I have a model $Y_i= \beta_0 + \beta_1X_i+\beta_2X_i^2+\beta_3X_i^3+\epsilon_i$ with $\epsilon_i\sim\mathcal{N}(0,\sigma^2)$. Is the following formula correct for calculating the width of a 95% prediction interval for a new datapoint $x_{new}$:

$2 \times t_{0.975,n-4} \sigma_p$,

where $\sigma_p^2=\sigma^2[x_{new}(X^tX)^{-1}x_{new}+1]$ and $X$ is the design matrix.

If I have only 4 points in the design matrix ($n=4$), it means I need to take a quantile of a t-distribution with 0 degrees of freedom.

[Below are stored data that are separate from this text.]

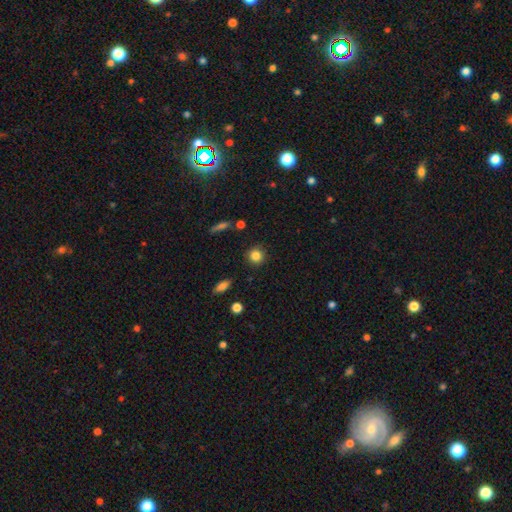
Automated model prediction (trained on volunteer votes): This is clearly a smooth galaxy (84%). How rounded: clearly round (91%). Merging: clearly none (89%).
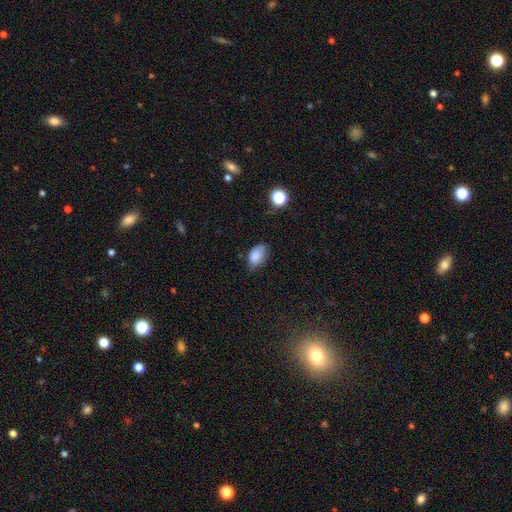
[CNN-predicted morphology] smooth-or-featured: smooth: 83% | star or artifact: 9% | featured or disk: 8%
  how-rounded: in between: 87% | round: 12% | cigar-shaped: 1%
  merging: none: 51% | minor disturbance: 39% | major disturbance: 8% | merger: 2%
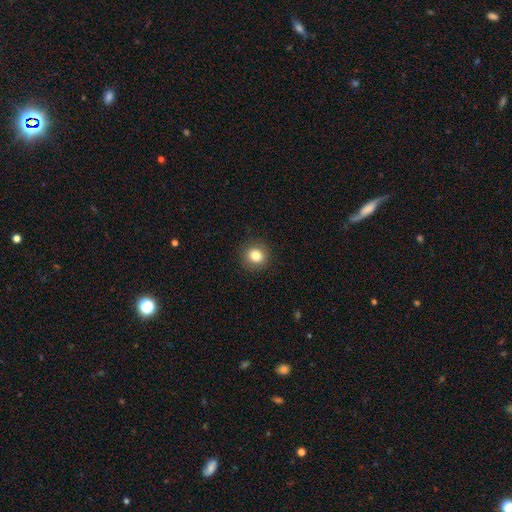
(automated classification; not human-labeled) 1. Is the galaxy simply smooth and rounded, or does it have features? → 82% smooth, 11% star or artifact, 7% featured or disk.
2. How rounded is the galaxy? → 86% round, 13% in between, 1% cigar-shaped.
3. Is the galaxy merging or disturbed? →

There must be something wrong with my formula.

Please help me.Thank you very much!

  • 1
    $\begingroup$ The formula is correct as long as all assumptions of OLS are fulfilled. If you have only four observations and four parameters, then you have perfect fit. Performing statistical inference is useless in such a case. $\endgroup$ – Michael M Apr 20 '15 at 17:48

It is not correct, the width of the interval is $$ 2\times t_{0.975, n-p}\sigma_p, $$ i.e., without the square.

You'll need at least one more observation, or you must drop a term from your polynomial.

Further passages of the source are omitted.